Our specific objectives were to (1) estimate probabilities of detection of each species, after taking into account survey-specific covariates, and (2) investigate the influence of site-specific covariates on owl and nightjar abundance, integrating effects of imperfect detection.
We conceived a survey protocol to estimate probabilities of detection and estimates of abundance of owls and nightjars in a large area, the Basque Country, northern Spain.
Our results show that detection probability was strongly influenced by playback broadcast and by observer experience. Date irregularly affected species according to their reproductive periods, and we also found that vocal activity gradually diminished proportionally to the hour after sunset. Tawny owl (Strix aluco) was the most abundant and widely distributed species. Its abundance was positively related to forest areas (mainly pine timber forests) and decreased in large urban and agricultural areas. Open space species were less common. Barn owls (Tyto alba), little owls (Athene noctua), Eurasian scops owls (Otus scops) and long-eared owls (Asio otus) avoided forest areas, but showed different responses to agriculture, grass-fields, scrub and urban areas. Finally, European nightjar (Caprimulgus europaeus) was moderately frequent, and its abundance was favored by scrub areas and, weakly, by eucalyptus patches, whereas it was negatively affected by large forest areas. We have shown that it is fundamental to consider the effects of survey-specific covariates in the methodology design and analytical development. Our results also indicate ecological adaptations and population changes in the nocturnal bird community following an increase in urbanization and in the extent of timber plantations, and also the simplification of natural habitats.
This study was carried out in the Basque Country, northern Spain (7,234 km2, lying between 42º and 43º N and 1º and 3º W; Fig. 1). There are two clearly defined areas (roughly north and south). The northern area, Cantabric region, runs along the coast of the Bay of Biscay. It has an Atlantic climate and mild temperatures with a thermic oscillation of 12ºC from the coldest to the hottest months and 1,200-2,000 mm of rainfall distributed throughout the year (www.euskalmet.euskadi.net). The landscape is mountainous and densely populated, with extensive urban and industrial areas, mainly located in valley floors and on the gentler slopes. Forestry plantations (Pinus radiata and Eucalyptus spp.) have become widespread in the last 80 years, gradually replacing grazing land for extensively-reared livestock, traditional agricultural activities, as well as a few remnants of native forest. The other area, of some 2,500 km2, lies to the south and is situated in a transition area to the Mediterranean climatic region. The climate is dry with a thermic oscillation of 17ºC from the coldest to the hottest months and the landscape is dominated by arable lands, vineyards, Mediterranean scrub and holm-oak woods in the sloping areas.
Survey design and survey protocol
Survey methods were based on the methodology used in the little owl (Athene noctua) census carried out in the Basque Country (Zuberogoitia, Zabala, & Martínez, 2011), in which we conducted a large scale detection/non-detection survey encompassing all the Basque Country. However, in the present case, we considered all the owl species and also European nightjars (Caprimulgus europaeus).

### WORK TO DO
Please set down, word for word, the passage of the owl and nightjar study that begins at the words "Our specific objectives" and stops after "Country, northern Spain.".

### DATA EXCERPTS

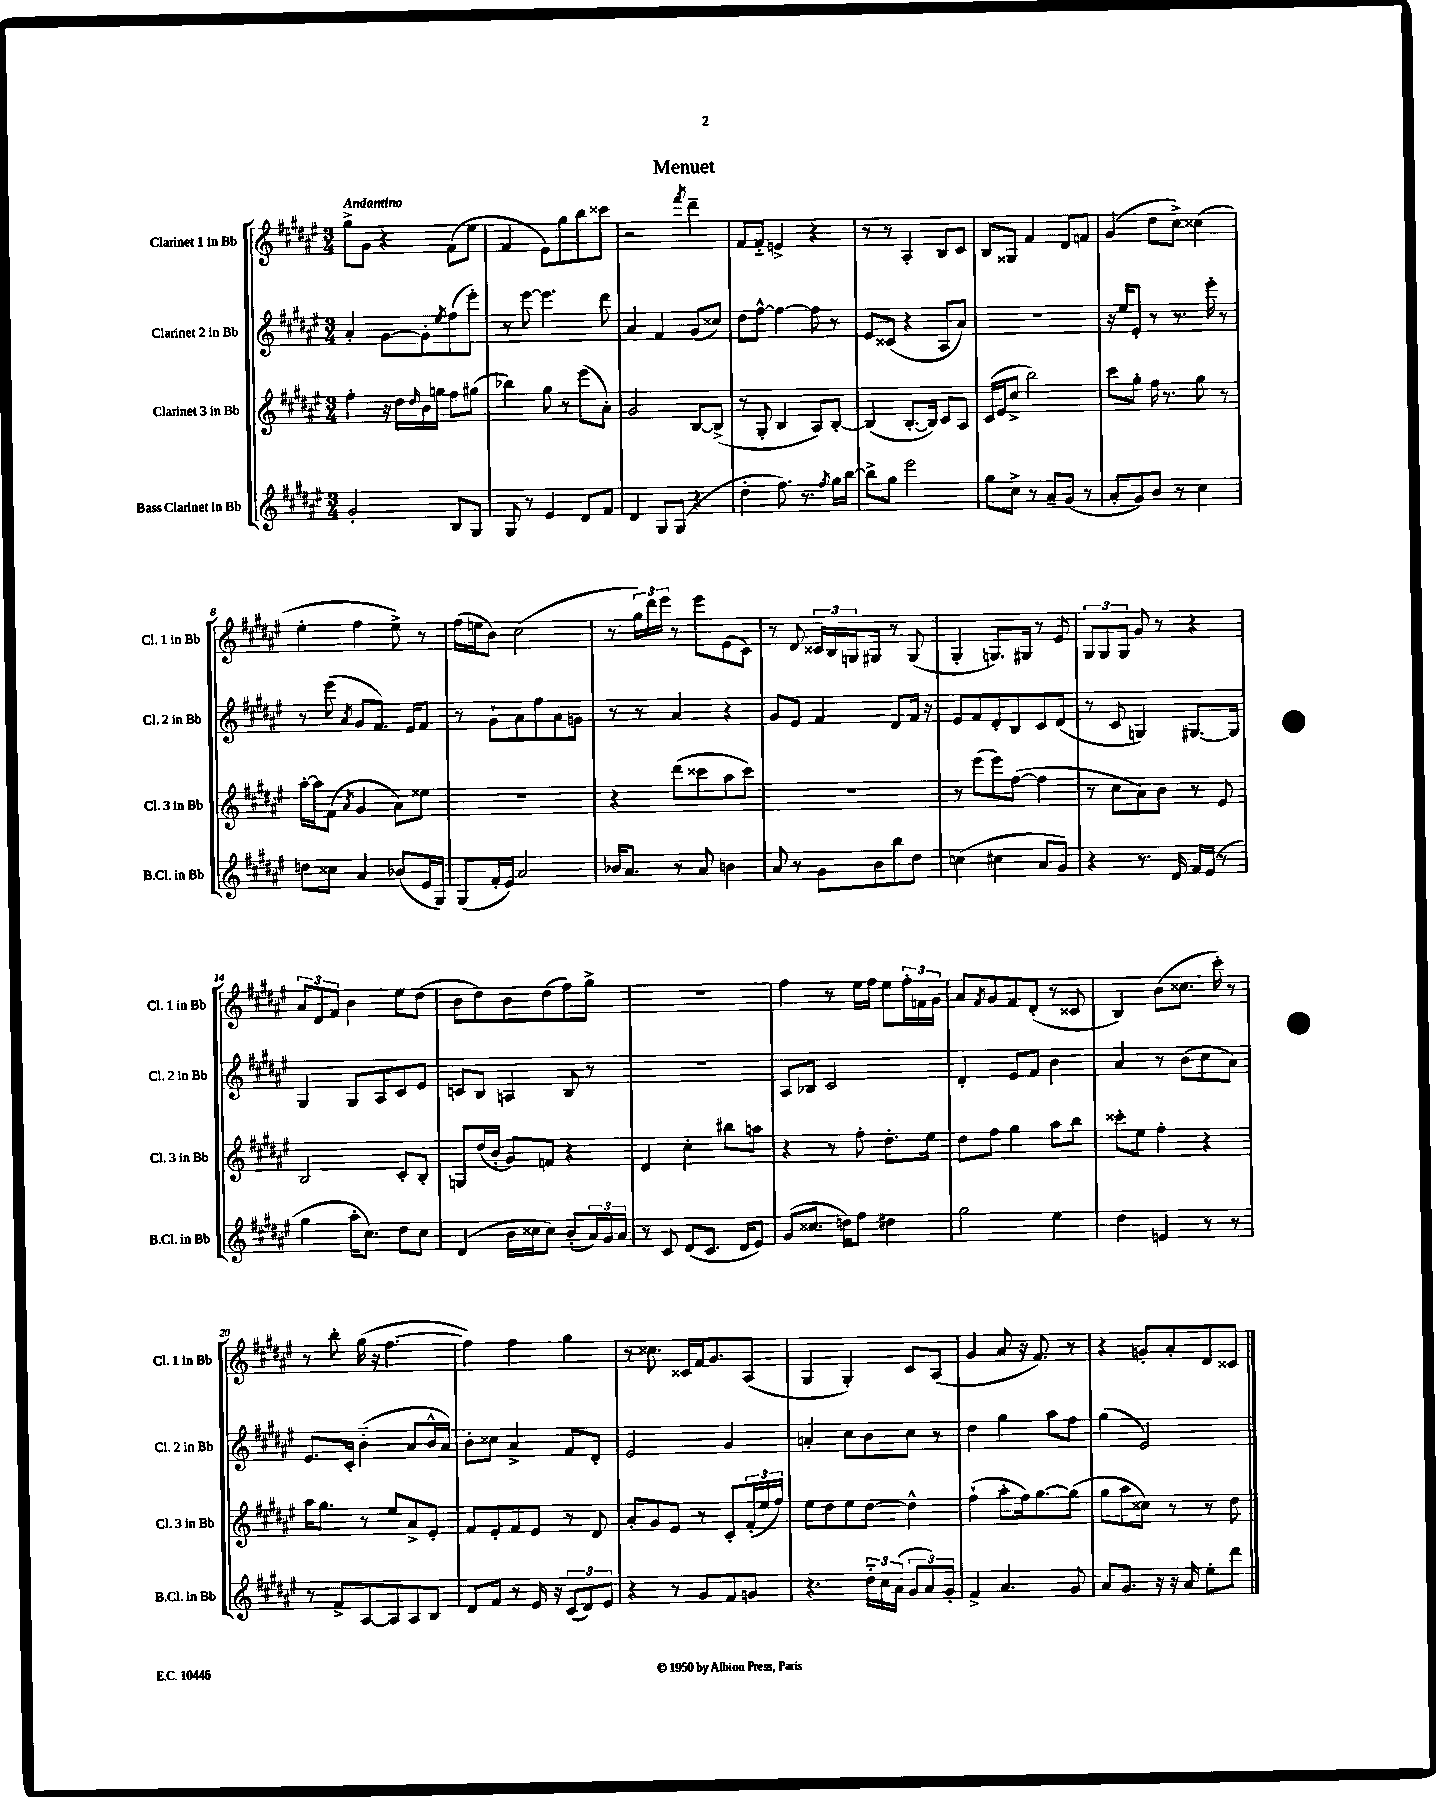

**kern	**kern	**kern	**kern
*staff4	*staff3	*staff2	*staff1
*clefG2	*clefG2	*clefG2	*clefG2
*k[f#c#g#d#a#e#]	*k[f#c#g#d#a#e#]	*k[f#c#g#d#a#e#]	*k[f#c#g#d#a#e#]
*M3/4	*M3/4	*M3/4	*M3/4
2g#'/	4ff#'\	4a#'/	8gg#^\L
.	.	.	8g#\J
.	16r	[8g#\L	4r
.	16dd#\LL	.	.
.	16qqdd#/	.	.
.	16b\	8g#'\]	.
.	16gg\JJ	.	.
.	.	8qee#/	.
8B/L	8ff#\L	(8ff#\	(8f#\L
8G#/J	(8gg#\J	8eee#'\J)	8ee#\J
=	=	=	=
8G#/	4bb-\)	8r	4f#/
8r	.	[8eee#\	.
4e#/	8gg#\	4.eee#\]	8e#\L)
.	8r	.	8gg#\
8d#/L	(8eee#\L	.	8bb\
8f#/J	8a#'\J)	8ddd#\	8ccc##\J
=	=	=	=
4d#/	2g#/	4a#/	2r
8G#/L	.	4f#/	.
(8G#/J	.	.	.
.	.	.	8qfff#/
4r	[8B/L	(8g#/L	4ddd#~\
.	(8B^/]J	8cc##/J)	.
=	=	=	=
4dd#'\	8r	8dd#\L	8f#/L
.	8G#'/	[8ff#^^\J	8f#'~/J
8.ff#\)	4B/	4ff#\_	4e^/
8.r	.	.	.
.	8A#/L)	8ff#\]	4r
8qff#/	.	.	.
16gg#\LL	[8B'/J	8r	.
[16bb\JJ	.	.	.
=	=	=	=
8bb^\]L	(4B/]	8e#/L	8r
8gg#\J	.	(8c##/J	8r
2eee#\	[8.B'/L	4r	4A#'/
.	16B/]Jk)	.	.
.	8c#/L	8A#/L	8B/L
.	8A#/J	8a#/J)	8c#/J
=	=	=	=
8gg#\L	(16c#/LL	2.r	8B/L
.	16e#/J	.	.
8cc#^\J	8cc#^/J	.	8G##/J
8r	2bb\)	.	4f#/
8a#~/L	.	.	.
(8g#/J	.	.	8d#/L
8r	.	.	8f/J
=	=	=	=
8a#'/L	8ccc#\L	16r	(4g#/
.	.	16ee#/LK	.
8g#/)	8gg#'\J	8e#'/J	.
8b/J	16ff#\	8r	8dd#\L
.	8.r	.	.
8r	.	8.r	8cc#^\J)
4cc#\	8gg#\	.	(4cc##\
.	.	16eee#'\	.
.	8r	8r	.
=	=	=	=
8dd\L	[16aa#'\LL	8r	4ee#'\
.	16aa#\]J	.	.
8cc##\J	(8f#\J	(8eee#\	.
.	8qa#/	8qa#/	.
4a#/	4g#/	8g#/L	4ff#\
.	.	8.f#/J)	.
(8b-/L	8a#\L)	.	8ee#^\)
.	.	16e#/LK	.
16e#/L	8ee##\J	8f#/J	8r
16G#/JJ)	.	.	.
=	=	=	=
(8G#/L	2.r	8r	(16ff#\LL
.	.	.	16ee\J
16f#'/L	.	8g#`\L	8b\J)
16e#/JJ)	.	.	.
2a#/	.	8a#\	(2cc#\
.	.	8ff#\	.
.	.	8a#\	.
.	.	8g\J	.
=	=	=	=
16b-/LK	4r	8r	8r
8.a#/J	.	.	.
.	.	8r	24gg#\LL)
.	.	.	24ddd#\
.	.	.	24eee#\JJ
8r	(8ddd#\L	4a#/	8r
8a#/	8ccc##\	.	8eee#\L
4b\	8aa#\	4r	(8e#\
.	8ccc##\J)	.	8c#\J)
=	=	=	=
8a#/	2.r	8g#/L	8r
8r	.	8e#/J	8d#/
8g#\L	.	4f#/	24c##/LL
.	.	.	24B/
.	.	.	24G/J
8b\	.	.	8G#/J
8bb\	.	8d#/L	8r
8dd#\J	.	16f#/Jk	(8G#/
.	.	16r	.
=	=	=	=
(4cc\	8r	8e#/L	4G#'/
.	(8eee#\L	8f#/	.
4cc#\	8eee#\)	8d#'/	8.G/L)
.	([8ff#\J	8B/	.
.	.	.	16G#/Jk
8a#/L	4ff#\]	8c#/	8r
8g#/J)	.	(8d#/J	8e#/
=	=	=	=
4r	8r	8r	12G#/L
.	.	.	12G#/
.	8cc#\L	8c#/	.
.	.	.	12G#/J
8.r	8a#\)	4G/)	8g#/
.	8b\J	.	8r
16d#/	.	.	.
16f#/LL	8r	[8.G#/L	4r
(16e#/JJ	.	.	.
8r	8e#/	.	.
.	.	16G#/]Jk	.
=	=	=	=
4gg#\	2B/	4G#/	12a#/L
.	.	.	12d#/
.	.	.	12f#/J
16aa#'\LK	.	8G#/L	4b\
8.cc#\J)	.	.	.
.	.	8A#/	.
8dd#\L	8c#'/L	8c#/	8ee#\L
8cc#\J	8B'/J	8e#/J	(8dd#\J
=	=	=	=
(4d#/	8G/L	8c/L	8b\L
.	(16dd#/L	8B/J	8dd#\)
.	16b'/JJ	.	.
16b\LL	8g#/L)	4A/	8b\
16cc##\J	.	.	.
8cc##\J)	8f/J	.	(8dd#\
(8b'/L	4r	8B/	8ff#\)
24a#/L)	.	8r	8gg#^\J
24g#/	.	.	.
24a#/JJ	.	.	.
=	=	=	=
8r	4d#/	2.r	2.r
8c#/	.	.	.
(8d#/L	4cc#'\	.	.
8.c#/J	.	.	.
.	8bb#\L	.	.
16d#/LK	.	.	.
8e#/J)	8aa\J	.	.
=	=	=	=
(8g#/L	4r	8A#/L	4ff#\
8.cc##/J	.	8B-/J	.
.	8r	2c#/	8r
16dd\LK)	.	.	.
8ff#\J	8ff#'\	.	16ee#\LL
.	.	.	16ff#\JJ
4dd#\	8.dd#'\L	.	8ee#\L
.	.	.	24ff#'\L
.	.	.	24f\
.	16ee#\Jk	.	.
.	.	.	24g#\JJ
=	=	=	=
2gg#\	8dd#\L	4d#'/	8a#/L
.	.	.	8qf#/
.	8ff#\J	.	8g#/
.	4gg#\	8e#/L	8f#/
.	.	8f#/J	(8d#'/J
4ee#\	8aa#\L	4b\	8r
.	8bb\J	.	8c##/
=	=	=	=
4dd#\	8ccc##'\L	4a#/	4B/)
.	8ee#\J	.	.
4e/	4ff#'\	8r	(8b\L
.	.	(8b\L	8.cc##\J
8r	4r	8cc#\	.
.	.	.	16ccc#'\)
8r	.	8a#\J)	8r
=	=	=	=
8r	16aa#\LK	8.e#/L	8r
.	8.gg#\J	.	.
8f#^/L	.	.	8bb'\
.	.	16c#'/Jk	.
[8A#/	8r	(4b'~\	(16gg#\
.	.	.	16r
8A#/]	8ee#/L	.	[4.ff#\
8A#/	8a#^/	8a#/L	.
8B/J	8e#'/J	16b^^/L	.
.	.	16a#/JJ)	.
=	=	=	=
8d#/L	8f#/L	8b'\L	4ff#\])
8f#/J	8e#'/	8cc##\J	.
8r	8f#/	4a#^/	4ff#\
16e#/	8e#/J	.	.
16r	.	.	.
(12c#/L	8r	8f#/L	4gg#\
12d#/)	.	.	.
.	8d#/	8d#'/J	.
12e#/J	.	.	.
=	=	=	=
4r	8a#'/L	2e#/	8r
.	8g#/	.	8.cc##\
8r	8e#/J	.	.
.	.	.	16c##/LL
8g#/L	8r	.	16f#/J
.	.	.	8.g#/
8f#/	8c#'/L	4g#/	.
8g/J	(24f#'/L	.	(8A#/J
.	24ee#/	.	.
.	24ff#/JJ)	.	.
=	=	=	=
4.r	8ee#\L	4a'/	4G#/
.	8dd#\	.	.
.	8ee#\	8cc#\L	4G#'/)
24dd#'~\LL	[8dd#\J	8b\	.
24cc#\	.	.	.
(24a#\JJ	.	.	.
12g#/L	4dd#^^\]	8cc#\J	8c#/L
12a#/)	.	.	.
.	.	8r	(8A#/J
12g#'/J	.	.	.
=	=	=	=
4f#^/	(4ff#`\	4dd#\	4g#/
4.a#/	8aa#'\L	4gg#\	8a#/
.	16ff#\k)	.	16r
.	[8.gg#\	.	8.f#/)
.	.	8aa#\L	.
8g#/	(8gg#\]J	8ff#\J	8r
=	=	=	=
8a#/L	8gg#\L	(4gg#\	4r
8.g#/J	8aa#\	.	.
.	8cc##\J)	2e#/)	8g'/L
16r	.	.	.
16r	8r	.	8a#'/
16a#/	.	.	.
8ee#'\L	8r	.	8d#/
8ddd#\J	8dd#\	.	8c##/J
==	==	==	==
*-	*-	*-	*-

### EXERCISE SOLUTION
Our specific objectives were to (1) estimate probabilities of detection of each species, after taking into account survey-specific covariates, and (2) investigate the influence of site-specific covariates on owl and nightjar abundance, integrating effects of imperfect detection.
We conceived a survey protocol to estimate probabilities of detection and estimates of abundance of owls and nightjars in a large area, the Basque Country, northern Spain.